Okurlarınızı bir yandan beşinci romanınız “Acaip”le sevindirirken diğer yandan “Gaip” romanınızın basılı hale gelmesiyle onlara bu ay bir iyi haber daha vermiş oldunuz. Gaip ve Acaip bir yapbozun parçaları gibi birbirini tamamlayan ama aynı zamanda başlı başına bağımsız iki roman. İkisinin ortaklıklarına ve ayrılıklarına gelmeden önce Gaip’le başlamak ve biraz magazinel bir soru sormak istiyorum. Türkiye’nin yakın siyasi geçmişinin içine oturan bir aile hikayesi Gaip. Ancak Gaip yayınlandıktan neredeyse hemen sonra bir suç örgütü liderinin yaptığı açıklamalar, Kıbrıs’ta yaşanan cinayet, Barnabas İncili meselesinin ortaya çıkması... Bunların üzerine kendinizi bir yazardan ziyade bir kahin gibi hissettiniz mi hiç?

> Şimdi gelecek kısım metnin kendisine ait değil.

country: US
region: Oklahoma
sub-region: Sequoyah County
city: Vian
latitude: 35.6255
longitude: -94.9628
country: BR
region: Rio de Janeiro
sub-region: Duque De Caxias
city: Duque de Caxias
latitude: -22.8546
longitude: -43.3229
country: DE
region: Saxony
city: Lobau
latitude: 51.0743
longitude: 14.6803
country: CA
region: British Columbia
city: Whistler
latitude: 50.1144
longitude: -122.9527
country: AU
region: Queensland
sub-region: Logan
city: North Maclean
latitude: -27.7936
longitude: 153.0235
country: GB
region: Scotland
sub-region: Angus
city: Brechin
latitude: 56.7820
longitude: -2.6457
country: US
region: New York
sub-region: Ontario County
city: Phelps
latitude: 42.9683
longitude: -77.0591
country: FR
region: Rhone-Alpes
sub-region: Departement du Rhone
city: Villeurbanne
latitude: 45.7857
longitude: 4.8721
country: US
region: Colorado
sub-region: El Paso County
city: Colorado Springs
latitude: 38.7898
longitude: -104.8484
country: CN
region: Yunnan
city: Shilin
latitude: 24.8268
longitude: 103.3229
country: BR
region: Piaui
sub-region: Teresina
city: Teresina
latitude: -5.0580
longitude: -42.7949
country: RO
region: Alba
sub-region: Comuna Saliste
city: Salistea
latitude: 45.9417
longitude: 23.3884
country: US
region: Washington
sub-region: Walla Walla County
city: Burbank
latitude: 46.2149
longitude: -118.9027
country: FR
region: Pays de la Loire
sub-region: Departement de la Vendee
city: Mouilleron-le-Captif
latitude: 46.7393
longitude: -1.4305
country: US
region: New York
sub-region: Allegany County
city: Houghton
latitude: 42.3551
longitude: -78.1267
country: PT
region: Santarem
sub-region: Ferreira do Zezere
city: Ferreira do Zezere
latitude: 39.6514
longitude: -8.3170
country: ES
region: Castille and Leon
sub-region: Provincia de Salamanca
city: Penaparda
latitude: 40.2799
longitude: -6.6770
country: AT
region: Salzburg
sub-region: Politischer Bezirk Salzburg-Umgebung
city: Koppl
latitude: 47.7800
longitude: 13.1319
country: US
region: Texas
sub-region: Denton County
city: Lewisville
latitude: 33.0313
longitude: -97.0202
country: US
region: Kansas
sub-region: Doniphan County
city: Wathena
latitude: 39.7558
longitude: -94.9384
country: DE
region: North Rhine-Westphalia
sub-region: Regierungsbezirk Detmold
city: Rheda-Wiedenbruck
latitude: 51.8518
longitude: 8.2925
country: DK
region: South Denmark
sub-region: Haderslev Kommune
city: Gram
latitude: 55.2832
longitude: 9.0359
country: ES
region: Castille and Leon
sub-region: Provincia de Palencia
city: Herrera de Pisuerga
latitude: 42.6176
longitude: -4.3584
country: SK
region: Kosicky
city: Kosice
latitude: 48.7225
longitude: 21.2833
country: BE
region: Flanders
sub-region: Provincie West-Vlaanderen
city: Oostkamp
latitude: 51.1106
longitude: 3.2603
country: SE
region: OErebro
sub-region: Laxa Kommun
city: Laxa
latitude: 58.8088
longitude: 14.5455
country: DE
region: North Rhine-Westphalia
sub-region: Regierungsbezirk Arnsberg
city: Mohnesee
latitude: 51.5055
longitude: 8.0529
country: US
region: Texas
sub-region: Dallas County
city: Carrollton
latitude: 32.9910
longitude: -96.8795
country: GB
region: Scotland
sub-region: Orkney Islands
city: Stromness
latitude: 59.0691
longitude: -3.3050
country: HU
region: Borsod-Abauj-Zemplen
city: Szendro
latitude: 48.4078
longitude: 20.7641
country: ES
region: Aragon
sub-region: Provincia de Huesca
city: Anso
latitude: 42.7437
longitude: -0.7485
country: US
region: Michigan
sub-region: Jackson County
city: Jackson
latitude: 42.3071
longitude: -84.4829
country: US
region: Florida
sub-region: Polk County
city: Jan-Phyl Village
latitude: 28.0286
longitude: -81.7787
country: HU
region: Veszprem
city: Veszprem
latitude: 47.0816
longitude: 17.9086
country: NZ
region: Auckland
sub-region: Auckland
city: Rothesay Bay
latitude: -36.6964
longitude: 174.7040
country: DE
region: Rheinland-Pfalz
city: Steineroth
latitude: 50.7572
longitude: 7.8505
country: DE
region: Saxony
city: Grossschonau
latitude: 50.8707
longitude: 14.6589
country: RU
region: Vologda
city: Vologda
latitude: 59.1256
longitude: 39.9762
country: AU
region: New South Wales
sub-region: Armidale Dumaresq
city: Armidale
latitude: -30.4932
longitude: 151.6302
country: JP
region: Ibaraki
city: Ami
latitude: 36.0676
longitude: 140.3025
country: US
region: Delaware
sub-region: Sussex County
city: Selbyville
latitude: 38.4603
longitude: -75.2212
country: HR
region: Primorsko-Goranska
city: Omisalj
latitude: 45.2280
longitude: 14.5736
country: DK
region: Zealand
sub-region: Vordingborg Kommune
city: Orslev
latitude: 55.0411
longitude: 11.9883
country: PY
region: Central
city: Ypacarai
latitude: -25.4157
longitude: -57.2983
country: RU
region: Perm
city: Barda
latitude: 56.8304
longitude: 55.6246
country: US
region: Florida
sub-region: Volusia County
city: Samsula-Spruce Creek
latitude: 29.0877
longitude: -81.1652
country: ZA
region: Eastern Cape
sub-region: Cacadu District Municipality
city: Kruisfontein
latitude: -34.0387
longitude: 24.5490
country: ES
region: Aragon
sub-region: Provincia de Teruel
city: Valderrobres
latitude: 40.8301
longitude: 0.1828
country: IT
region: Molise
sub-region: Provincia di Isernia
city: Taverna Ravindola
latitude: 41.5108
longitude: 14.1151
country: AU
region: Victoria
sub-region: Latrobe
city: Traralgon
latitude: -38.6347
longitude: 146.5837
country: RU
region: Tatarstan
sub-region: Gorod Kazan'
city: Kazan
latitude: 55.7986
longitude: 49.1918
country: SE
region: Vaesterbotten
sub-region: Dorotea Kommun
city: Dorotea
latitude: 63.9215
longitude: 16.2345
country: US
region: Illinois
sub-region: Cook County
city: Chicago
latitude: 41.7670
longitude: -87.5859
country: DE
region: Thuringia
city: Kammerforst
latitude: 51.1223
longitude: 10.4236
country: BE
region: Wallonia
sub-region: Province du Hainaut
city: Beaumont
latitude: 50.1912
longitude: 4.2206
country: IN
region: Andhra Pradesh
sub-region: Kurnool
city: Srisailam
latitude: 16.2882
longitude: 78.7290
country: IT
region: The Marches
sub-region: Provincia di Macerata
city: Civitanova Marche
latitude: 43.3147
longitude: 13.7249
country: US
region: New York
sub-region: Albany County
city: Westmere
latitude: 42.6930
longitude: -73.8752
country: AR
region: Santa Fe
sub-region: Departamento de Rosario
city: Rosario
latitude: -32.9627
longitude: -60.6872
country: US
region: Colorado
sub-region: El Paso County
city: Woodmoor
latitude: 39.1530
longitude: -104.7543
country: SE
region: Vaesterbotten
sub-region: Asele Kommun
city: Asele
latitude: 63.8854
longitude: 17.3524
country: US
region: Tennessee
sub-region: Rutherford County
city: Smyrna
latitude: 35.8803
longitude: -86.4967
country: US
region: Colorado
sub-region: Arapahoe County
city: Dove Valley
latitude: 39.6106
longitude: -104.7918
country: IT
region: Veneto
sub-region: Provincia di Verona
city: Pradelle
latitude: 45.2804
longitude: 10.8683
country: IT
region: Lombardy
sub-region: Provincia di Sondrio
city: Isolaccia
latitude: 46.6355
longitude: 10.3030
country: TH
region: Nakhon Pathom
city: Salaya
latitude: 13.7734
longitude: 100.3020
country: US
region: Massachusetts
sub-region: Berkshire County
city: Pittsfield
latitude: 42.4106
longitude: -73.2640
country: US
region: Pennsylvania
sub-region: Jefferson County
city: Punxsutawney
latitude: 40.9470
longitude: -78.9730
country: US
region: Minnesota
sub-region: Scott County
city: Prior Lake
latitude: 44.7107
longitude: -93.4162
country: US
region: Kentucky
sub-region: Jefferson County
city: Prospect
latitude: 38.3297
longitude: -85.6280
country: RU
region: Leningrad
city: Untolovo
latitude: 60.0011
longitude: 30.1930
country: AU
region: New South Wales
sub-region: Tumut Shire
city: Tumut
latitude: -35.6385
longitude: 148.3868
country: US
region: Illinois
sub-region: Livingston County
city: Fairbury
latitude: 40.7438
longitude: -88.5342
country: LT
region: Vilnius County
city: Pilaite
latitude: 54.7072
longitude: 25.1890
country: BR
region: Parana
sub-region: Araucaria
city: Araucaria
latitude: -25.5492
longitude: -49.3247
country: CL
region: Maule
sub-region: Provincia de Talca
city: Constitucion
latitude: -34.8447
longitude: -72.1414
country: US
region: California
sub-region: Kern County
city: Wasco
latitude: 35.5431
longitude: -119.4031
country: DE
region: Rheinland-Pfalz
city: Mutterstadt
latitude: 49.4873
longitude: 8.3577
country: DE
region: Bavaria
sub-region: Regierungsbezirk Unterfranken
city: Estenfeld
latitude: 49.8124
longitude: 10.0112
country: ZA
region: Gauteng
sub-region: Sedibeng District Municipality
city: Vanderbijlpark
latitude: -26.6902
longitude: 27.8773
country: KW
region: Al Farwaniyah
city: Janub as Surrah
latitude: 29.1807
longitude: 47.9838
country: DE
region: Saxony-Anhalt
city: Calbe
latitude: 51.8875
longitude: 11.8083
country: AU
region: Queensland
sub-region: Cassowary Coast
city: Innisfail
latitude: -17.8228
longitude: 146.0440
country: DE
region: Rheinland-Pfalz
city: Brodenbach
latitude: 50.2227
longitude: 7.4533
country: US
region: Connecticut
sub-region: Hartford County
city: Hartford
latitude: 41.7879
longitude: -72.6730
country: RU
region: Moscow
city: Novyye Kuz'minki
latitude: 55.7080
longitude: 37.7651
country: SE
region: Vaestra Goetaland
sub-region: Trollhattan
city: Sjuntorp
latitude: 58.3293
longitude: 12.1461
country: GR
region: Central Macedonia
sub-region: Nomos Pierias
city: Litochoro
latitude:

Yoksa Türkiye siyasi tarihinin nasıl tekrarlayacağını iyi görmek, iyi okumakla mı ilgiliydi bu.
Aslında doğru yanıt sanırım sorunun içinde saklı. Bir zamanlar, lisansüstü eğitim sırasında Türkiye Yahudileri ile ilgili çalışmalar hazırlarken Milli Kütüphane’de bir sürü eski gazeteyi taramıştım. Neredeyse cumhuriyetin en erken zamanlarından beri gazetelerde yer alan haberler o kadar birbirinin tekrarı ki. On yıl, kırk yıl ya da yetmiş yıl önce hep aynı şeyler var: Kürt meselesi, Kıbrıs meselesi, azınlıkların mal ve mülkleri, komünistler, rejim ile siyasal İslam arasındaki gerilim… Dolayısıyla Türkiye siyasetine ucundan kıyısından dokunan bir şey anlatmaya kalktığınızda bu ülkedeki siyasi hayatın birtakım değişmez döngüleri gelip anlattığınız şeyin tam merkezine oturuyor. Yani özetle benim kahinliğim değil Türkiye’deki siyasi hayatın sürekli kendini tekrarlayan yapıları rol oynadı Gaip’in gerçek birtakım olaylarla örtüşmesinde.
Gaip tefrika olarak yazılmış bir roman. Yıllar sonra bir tefrika roman yazılması, bunun sesli bir şekilde okunması nasıl bir deneyimdi sizin için?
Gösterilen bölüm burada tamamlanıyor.